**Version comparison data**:
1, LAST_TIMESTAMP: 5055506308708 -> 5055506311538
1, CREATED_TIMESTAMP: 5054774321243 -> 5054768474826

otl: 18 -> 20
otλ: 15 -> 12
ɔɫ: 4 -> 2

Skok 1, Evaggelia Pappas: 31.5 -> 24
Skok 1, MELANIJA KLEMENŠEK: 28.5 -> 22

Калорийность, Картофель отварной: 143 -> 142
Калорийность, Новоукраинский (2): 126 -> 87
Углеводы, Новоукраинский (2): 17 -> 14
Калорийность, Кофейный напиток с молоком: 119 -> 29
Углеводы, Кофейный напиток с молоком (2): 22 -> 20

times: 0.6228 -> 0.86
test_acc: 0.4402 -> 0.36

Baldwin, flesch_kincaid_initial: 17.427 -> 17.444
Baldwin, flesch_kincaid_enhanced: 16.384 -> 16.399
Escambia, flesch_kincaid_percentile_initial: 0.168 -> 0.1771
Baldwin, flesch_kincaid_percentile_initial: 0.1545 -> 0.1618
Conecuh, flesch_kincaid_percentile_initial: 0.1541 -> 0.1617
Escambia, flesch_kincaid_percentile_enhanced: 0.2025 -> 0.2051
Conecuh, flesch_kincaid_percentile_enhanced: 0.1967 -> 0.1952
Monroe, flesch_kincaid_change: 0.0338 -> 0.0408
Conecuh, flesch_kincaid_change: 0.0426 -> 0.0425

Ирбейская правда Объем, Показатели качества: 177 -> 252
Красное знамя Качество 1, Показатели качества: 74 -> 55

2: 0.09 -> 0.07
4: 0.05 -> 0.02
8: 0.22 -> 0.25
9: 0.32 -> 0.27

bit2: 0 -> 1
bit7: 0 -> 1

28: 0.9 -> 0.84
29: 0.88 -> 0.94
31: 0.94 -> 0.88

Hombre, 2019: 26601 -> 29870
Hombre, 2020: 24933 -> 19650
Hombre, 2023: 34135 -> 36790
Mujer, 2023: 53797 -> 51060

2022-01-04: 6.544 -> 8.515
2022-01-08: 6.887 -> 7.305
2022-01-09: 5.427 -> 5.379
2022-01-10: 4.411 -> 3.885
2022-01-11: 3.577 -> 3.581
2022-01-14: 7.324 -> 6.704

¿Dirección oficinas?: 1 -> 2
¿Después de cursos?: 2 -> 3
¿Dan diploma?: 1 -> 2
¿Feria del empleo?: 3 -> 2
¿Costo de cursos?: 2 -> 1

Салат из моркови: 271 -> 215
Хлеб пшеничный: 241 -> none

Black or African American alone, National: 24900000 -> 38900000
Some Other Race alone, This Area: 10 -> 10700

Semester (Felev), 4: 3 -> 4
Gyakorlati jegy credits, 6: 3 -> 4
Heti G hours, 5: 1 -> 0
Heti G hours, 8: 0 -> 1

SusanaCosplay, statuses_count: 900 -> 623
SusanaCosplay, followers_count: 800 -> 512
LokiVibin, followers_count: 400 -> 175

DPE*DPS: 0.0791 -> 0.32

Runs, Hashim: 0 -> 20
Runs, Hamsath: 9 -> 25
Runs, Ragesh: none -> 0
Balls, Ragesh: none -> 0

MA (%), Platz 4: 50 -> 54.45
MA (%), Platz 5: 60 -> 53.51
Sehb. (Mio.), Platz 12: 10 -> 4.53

**TRY IT**:
As the answer, set down only the lines from the data above between the one holding "Skok 1, MELANIJA KLEMENŠEK: 28.5 -> 22" and the one holding "test_acc: 0.4402 -> 0.36", inclusive, exactly as they read.

**TASK ANSWER**:
Skok 1, MELANIJA KLEMENŠEK: 28.5 -> 22

Калорийность, Картофель отварной: 143 -> 142
Калорийность, Новоукраинский (2): 126 -> 87
Углеводы, Новоукраинский (2): 17 -> 14
Калорийность, Кофейный напиток с молоком: 119 -> 29
Углеводы, Кофейный напиток с молоком (2): 22 -> 20

times: 0.6228 -> 0.86
test_acc: 0.4402 -> 0.36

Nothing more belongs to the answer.